▸ **Problem to solve**: Filter the records for lines holding the string "truck".

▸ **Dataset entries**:
****************

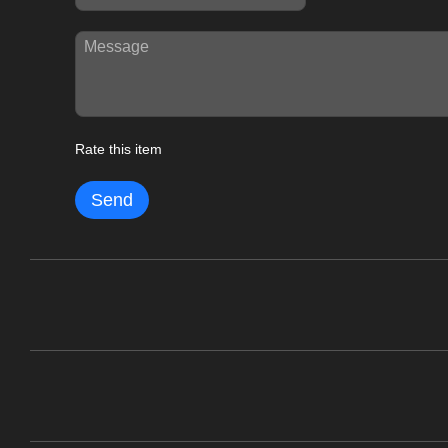
Rate this item
Send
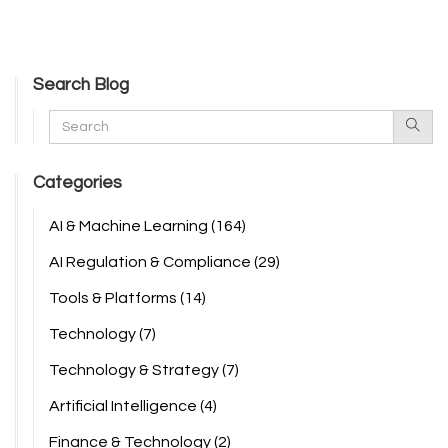
Search Blog
Categories
AI & Machine Learning
(164)
AI Regulation & Compliance
(29)
Tools & Platforms
(14)
Technology
(7)
Technology & Strategy
(7)
Artificial Intelligence
(4)
Finance & Technology
(2)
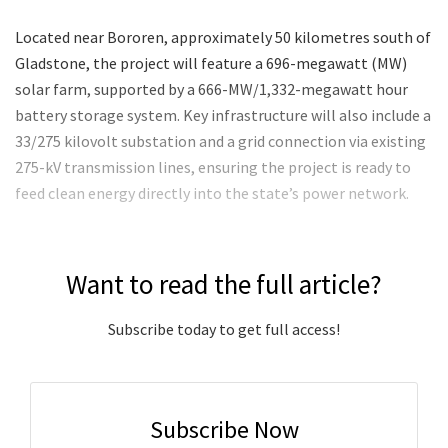
Located near Bororen, approximately 50 kilometres south of
Gladstone, the project will feature a 696-megawatt (MW)
solar farm, supported by a 666-MW/1,332-megawatt hour
battery storage system. Key infrastructure will also include a
33/275 kilovolt substation and a grid connection via existing
275-kV transmission lines, ensuring the project is ready to
feed clean energy directly into the state’s power network.
Want to read the full article?
Subscribe today to get full access!
Subscribe Now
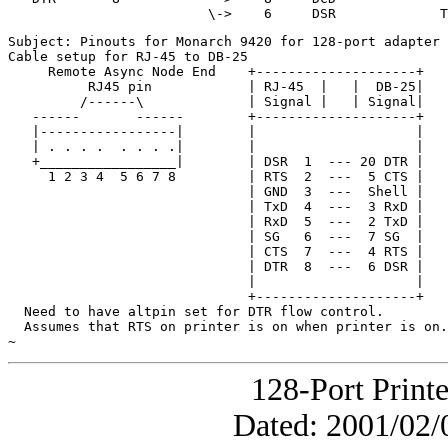
Subject: Pinouts for Monarch 9420 for 128-port adapter

Cable setup for RJ-45 to DB-25

     Remote Async Node End    +--------------------+

          RJ45 pin            | RJ-45  |   |  DB-25|

         /------\             | Signal |   | Signal|

   ------       ------        +--------------------+

   |-----------------|        |                    |

   | . . . .  . . . .|        |                    |

   +_________________|        | DSR  1  --- 20 DTR |

     1 2 3 4  5 6 7 8         | RTS  2  ---  5 CTS |

                              | GND  3  ---  Shell |

                              | TxD  4  ---  3 RxD |

                              | RxD  5  ---  2 TxD |

                              | SG   6  ---  7 SG  |

                              | CTS  7  ---  4 RTS |

                              | DTR  8  ---  6 DSR |

                              |                    |

                              +--------------------+

  Need to have altpin set for DTR flow control.

  Assumes that RTS on printer is on when printer is on.

~
128-Port Print
Dated: 2001/02/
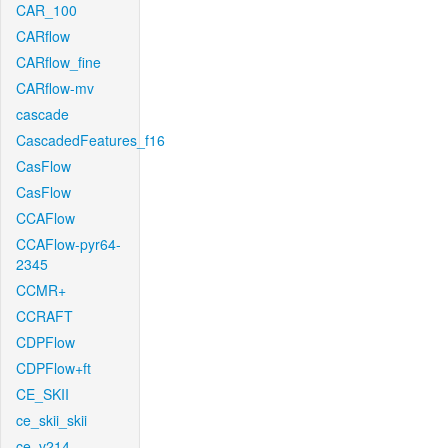
CAR_100
CARflow
CARflow_fine
CARflow-mv
cascade
CascadedFeatures_f16
CasFlow
CasFlow
CCAFlow
CCAFlow-pyr64-
2345
CCMR+
CCRAFT
CDPFlow
CDPFlow+ft
CE_SKII
ce_skii_skii
ce_v214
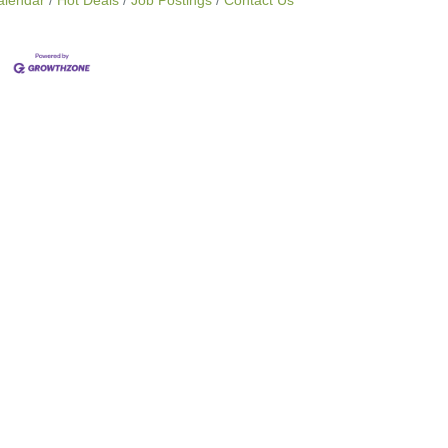
alendar
Hot Deals
Job Postings
Contact Us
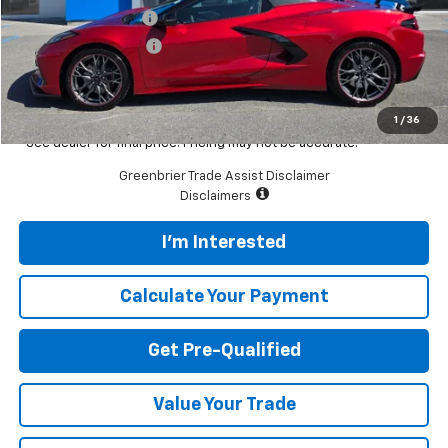
Documentation Fee
$575
Greenbrier Discount
-$5,227
Featured Price
$99,608
Total Price
$99,608
1
/
36
*See dealer for final price. Pricing may not be accurate.
Greenbrier Trade Assist Disclaimer
Disclaimers
I'm Interested
Calculate Your Payment
Get Pre-Qualified
Value Your Trade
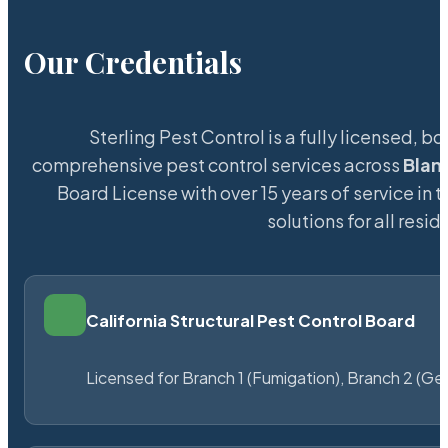
Our Credentials
Sterling Pest Control is a fully licensed,
comprehensive pest control services across
Blan
Board License with over 15 years of service in 
solutions for all res
California Structural Pest Control Board
Licensed for Branch 1 (Fumigation), Branch 2 (Ge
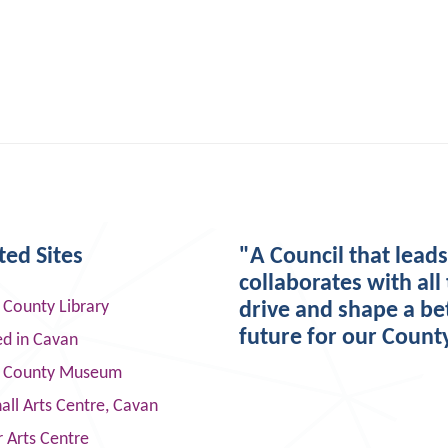
ted Sites
"A Council that lead
collaborates with all 
 County Library
drive and shape a be
future for our Count
ed in Cavan
 County Museum
ll Arts Centre, Cavan
 Arts Centre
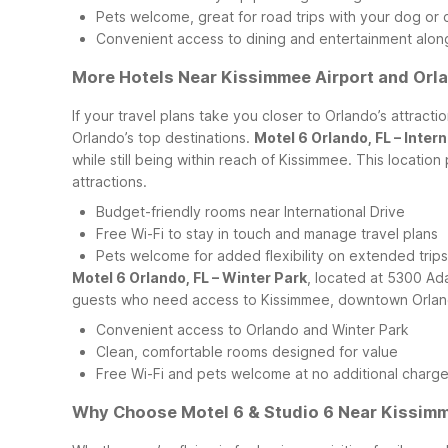
Pets welcome, great for road trips with your dog or 
Convenient access to dining and entertainment alon
More Hotels Near Kissimmee Airport and Orla
If your travel plans take you closer to Orlando’s attrac
Orlando’s top destinations.
Motel 6 Orlando, FL – Intern
while still being within reach of Kissimmee. This locatio
attractions.
Budget-friendly rooms near International Drive
Free Wi-Fi to stay in touch and manage travel plans
Pets welcome for added flexibility on extended trips
Motel 6 Orlando, FL – Winter Park
, located at 5300 Ada
guests who need access to Kissimmee, downtown Orlando,
Convenient access to Orlando and Winter Park
Clean, comfortable rooms designed for value
Free Wi-Fi and pets welcome at no additional charg
Why Choose Motel 6 & Studio 6 Near Kissim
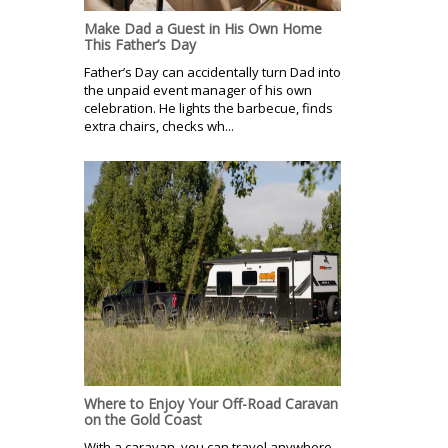
Make Dad a Guest in His Own Home
This Father’s Day
Father’s Day can accidentally turn Dad into
the unpaid event manager of his own
celebration. He lights the barbecue, finds
extra chairs, checks wh...
Where to Enjoy Your Off-Road Caravan
on the Gold Coast
With a caravan, you can travel anywhere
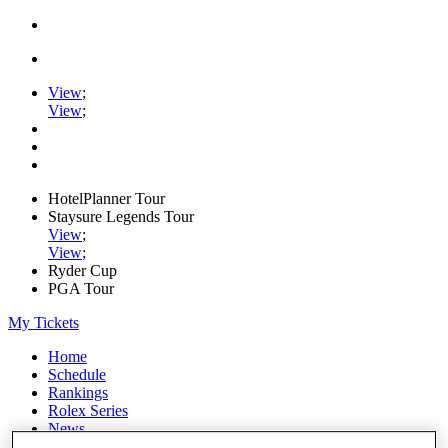
View
;
View
;
HotelPlanner Tour
Staysure Legends Tour
View
;
View
;
Ryder Cup
PGA Tour
My Tickets
Home
Schedule
Rankings
Rolex Series
News
Watch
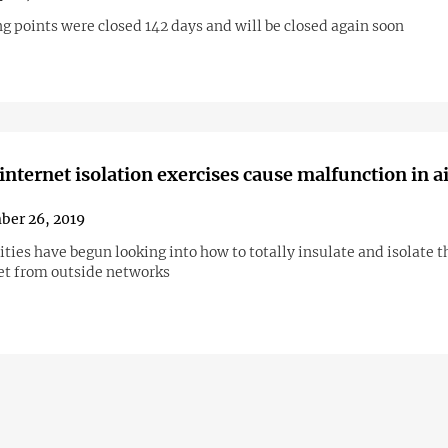
g points were closed 142 days and will be closed again soon
internet isolation exercises cause malfunction in a
ber 26, 2019
ties have begun looking into how to totally insulate and isolate t
et from outside networks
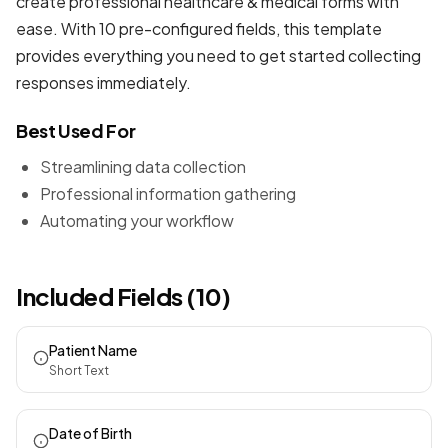
create professional
healthcare & medical forms
with
ease. With 10 pre-configured fields, this template
provides everything you need to get started collecting
responses immediately.
Best Used For
Streamlining data collection
Professional information gathering
Automating your workflow
Included Fields (10)
Patient Name
Short Text
Date of Birth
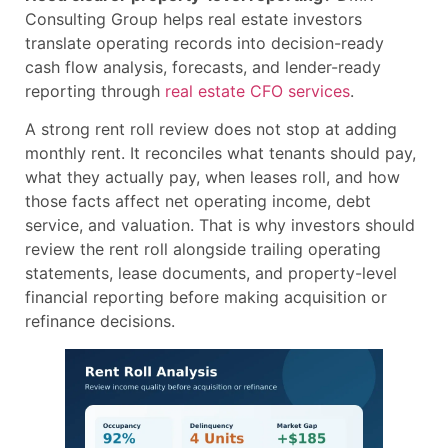
Consulting Group helps real estate investors
translate operating records into decision-ready
cash flow analysis, forecasts, and lender-ready
reporting through
real estate CFO services
.
A strong rent roll review does not stop at adding
monthly rent. It reconciles what tenants should pay,
what they actually pay, when leases roll, and how
those facts affect net operating income, debt
service, and valuation. That is why investors should
review the rent roll alongside trailing operating
statements, lease documents, and property-level
financial reporting before making acquisition or
refinance decisions.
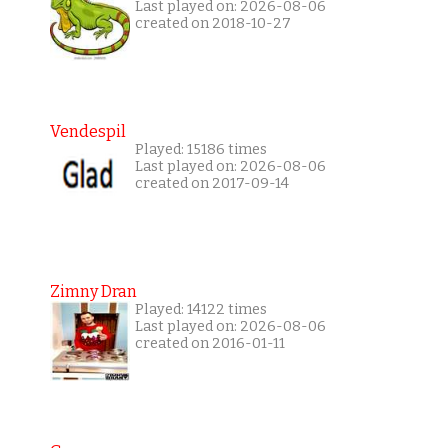
Last played on: 2026-08-06
created on 2018-10-27
Vendespil
Played: 15186 times
Last played on: 2026-08-06
created on 2017-09-14
Zimny Dran
Played: 14122 times
Last played on: 2026-08-06
created on 2016-01-11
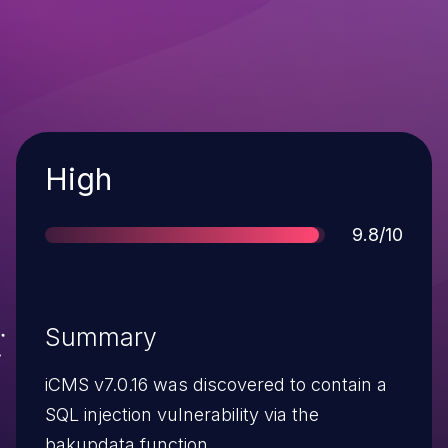
Severity
High
Score
9.8/10
Summary
iCMS v7.0.16 was discovered to contain a
SQL injection vulnerability via the
bakupdata function.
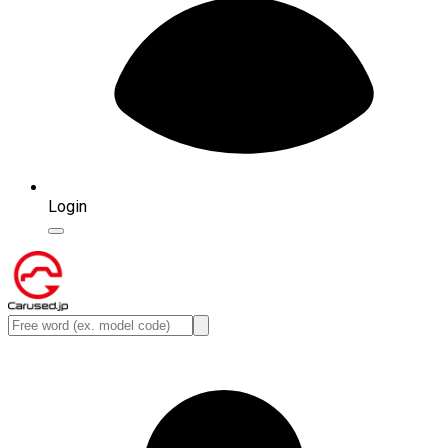
Login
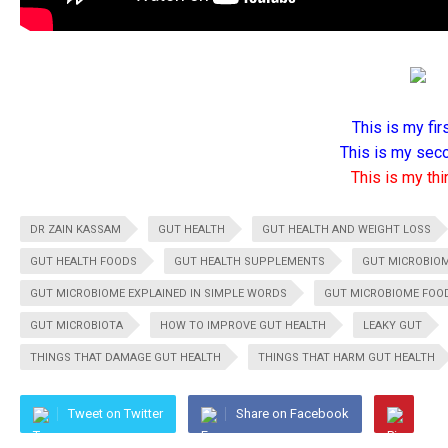
This is my firs
This is my seco
This is my thir
DR ZAIN KASSAM
GUT HEALTH
GUT HEALTH AND WEIGHT LOSS
GUT HEALTH FOODS
GUT HEALTH SUPPLEMENTS
GUT MICROBIO
GUT MICROBIOME EXPLAINED IN SIMPLE WORDS
GUT MICROBIOME FOO
GUT MICROBIOTA
HOW TO IMPROVE GUT HEALTH
LEAKY GUT
THINGS THAT DAMAGE GUT HEALTH
THINGS THAT HARM GUT HEALTH
Tweet on Twitter
Share on Facebook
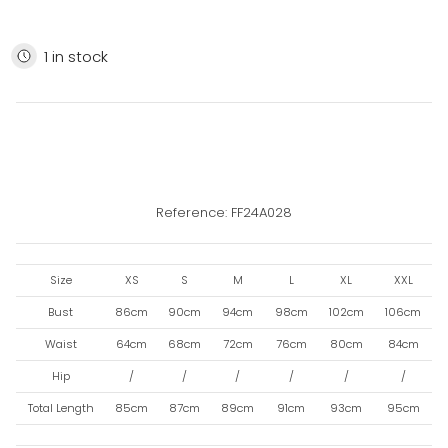
1 in stock
Reference: FF24A028
Size
XS
S
M
L
XL
XXL
Bust
86cm
90cm
94cm
98cm
102cm
106cm
Waist
64cm
68cm
72cm
76cm
80cm
84cm
Hip
/
/
/
/
/
/
Total Length
85cm
87cm
89cm
91cm
93cm
95cm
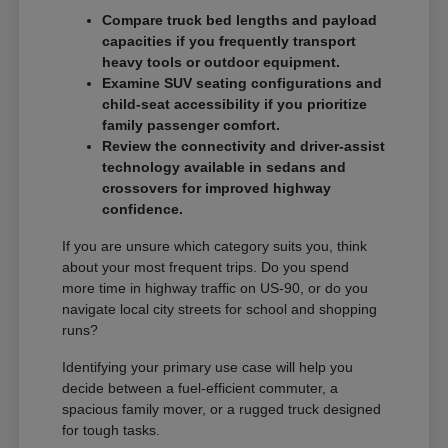
Compare truck bed lengths and payload
capacities if you frequently transport
heavy tools or outdoor equipment.
Examine SUV seating configurations and
child-seat accessibility if you prioritize
family passenger comfort.
Review the connectivity and driver-assist
technology available in sedans and
crossovers for improved highway
confidence.
If you are unsure which category suits you, think
about your most frequent trips. Do you spend
more time in highway traffic on US-90, or do you
navigate local city streets for school and shopping
runs?
Identifying your primary use case will help you
decide between a fuel-efficient commuter, a
spacious family mover, or a rugged truck designed
for tough tasks.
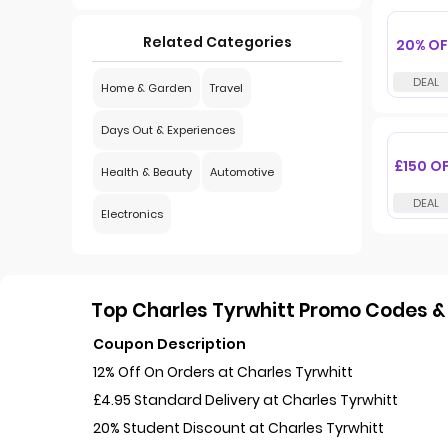
Related Categories
20% OF
Home & Garden
Travel
Days Out & Experiences
£150 O
Health & Beauty
Automotive
Electronics
Top Charles Tyrwhitt Promo Codes & 
Coupon Description
12% Off On Orders at Charles Tyrwhitt
£4.95 Standard Delivery at Charles Tyrwhitt
20% Student Discount at Charles Tyrwhitt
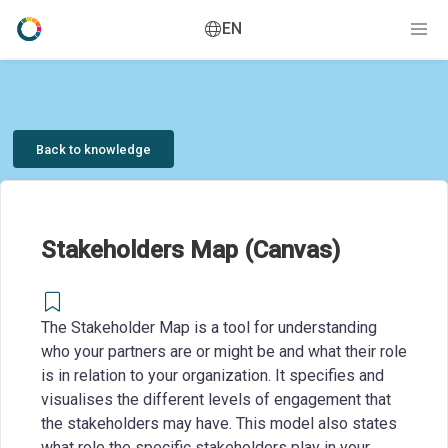
EN
Back to knowledge
Stakeholders Map (Canvas)
The Stakeholder Map is a tool for understanding
who your partners are or might be and what their role
is in relation to your organization. It specifies and
visualises the different levels of engagement that
the stakeholders may have. This model also states
what role the specific stakeholders play in your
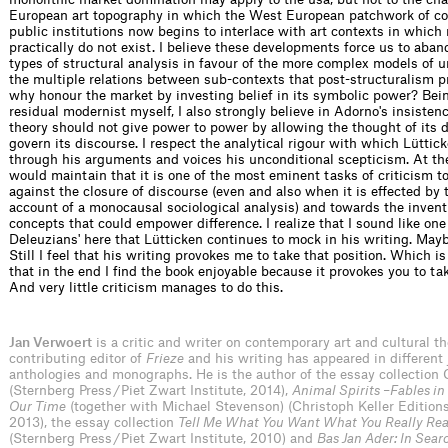
European art topography in which the West European patchwork of c
public institutions now begins to interlace with art contexts in which
practically do not exist. I believe these developments force us to ab
types of structural analysis in favour of the more complex models of 
the multiple relations between sub-contexts that post-structuralism p
why honour the market by investing belief in its symbolic power? Bein
residual modernist myself, I also strongly believe in Adorno's insistence
theory should not give power to power by allowing the thought of its
govern its discourse. I respect the analytical rigour with which Lüttic
through his arguments and voices his unconditional scepticism. At th
would maintain that it is one of the most eminent tasks of criticism t
against the closure of discourse (even and also when it is effected by 
account of a monocausal sociological analysis) and towards the invent
concepts that could empower difference. I realize that I sound like one 
Deleuzians' here that Lütticken continues to mock in his writing. Maybe
Still I feel that his writing provokes me to take that position. Which i
that in the end I find the book enjoyable because it provokes you to tak
And very little criticism manages to do this.
Jan Verwoert
is a critic and writer on contemporary art and cultural th
contributing editor of
Frieze
and his writing has appeared in different 
anthologies and monographs. He is the author of the essay collection 
(Sternberg Press / Piet Zwart Institute, 2014),
Animal Spirits –Fables in
Our Time
(together with Michael Stevenson) (Christoph Keller Edition
2013), the essay collection
Tell Me What You Want What You Really Rea
(Sternberg Press / Piet Zwart Institute, 2010) and
Bas Jan Ader: In Sear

****************

▸ **Answer for this exercise**:
Compare truck bed lengths and payload
spacious family mover, or a rugged truck designed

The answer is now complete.